Question

A small sphere of mass m is attached to a spring of spring factor k and normal length l. If the sphere rotates with radius r, at frequency v then tension in the spring is

(A) \[{{k}^{2}}l\]
(B) \[{{k}^{2}}(r-l)\]
(C) \[mr{{(2\pi v)}^{2}}\]
(D) \[kl\]

Answer 1

Hint: Here, the spring is unstretched and is in its normal length, so there will be no place for spring force to come into play. Since the body is in circular motion there will act on its centripetal force and because the circular motion is preserved there will be some other force which is balancing the centripetal force.

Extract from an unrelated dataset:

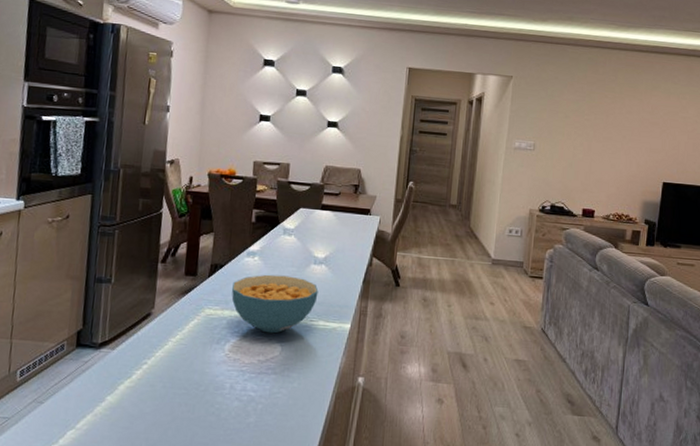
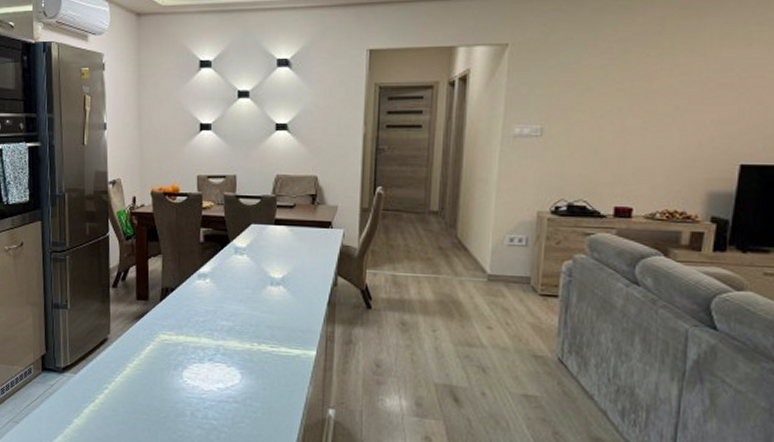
cereal bowl: present [231,274,319,334] -> none [185,297,278,361]

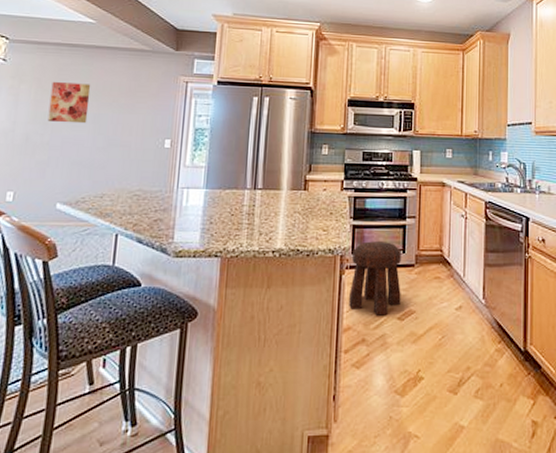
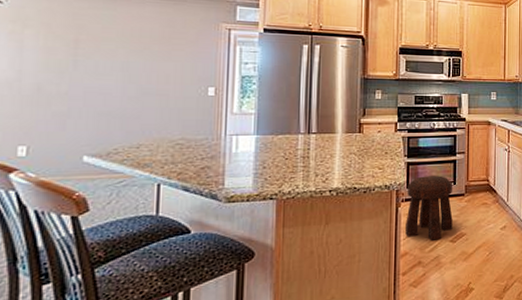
wall art: present [47,82,91,124] -> none [63,27,116,72]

Complete step by step answer:
Tension will come into the string and this tension will balance the centripetal force
Tension=Centripetal force
\[T={{F}_{c}}\]
But, \[{{F}_{c}}\]= \[\dfrac{m{{v}^{2}}}{r}\]
Where m is the mass of the body, v is the velocity with which it is moving in the circle and r is the radius of the circle. Here, r=l
So, \[\dfrac{m{{v}^{2}}}{l}=T\]
Also, we can write linear velocity in terms of angular velocity by the relation \[v=l\omega \]
So, \[T=ml{{w}^{2}}\]
\[\begin{align}
  & \omega =2\pi \nu \\
 & T=ml{{(2\pi \nu )}^{2}} \\
\end{align}\]
Putting l=r we get
\[T=mr{{(2\pi \nu )}^{2}}\]

So, the correct answer is “Option C”.

Note:
While doing such problems we should be careful to see whether the spring is stretched or not. If spring is unstretched then proceed in an above-shown manner but if there is an extension in the length of the spring then we will have to adjust the restoring spring force into our equations. Also, if there is an extension in the length of the spring then there we will have to take into account the resonance on account of oscillation of the spring.